Our conversation trailed on back toward familiar spaces of sharing stories about what was going on at work and with school, what books we had been reading lately and how our families were doing. After about an hour of the standard check in, Sofia said she had to run and I had to get back to my cold quesadilla, even though I wasn’t all that hungry anymore.

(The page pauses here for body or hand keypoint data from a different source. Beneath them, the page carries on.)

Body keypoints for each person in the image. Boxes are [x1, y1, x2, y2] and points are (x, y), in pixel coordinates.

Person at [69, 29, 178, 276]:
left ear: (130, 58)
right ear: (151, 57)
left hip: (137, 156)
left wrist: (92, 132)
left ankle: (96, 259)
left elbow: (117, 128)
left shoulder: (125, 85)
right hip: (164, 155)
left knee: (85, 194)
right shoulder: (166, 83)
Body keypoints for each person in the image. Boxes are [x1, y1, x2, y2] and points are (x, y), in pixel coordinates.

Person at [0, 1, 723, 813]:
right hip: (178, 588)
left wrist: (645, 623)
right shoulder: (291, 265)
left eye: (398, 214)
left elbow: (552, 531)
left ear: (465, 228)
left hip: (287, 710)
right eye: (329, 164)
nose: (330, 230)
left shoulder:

I sat back in my chair, resting my head back and felt a weight crush down against my chest. Not even a year had gone by since I last saw my friend and yet it seemed as if decades worth of life events had been bursting around her nonstop. Is that how time moves when you go through that doorway to marriage and babies? Sometimes it seemed as though I could stretch out a moment like taffy, filling it with endless tiny details and tasks and still have room to feel the bittersweet sensation of boredom. I could spend hours in silence, only exchanging a few knowing glances with my dog and not noticing how quiet it had been until my phone rang. Time felt limitless. Forgiving. Malleable. Even when I wanted it to speed up, it never seemed to end. When Sofia itemized her friends' engagements, weddings, childbirths, it was as if their lives were moving at hyper speed. I felt so far behind, so disconnected from that mindset, so very much left in the dust of the slow lane. But I liked it there. I could drive at my pace, I could look around. I could enjoy the view.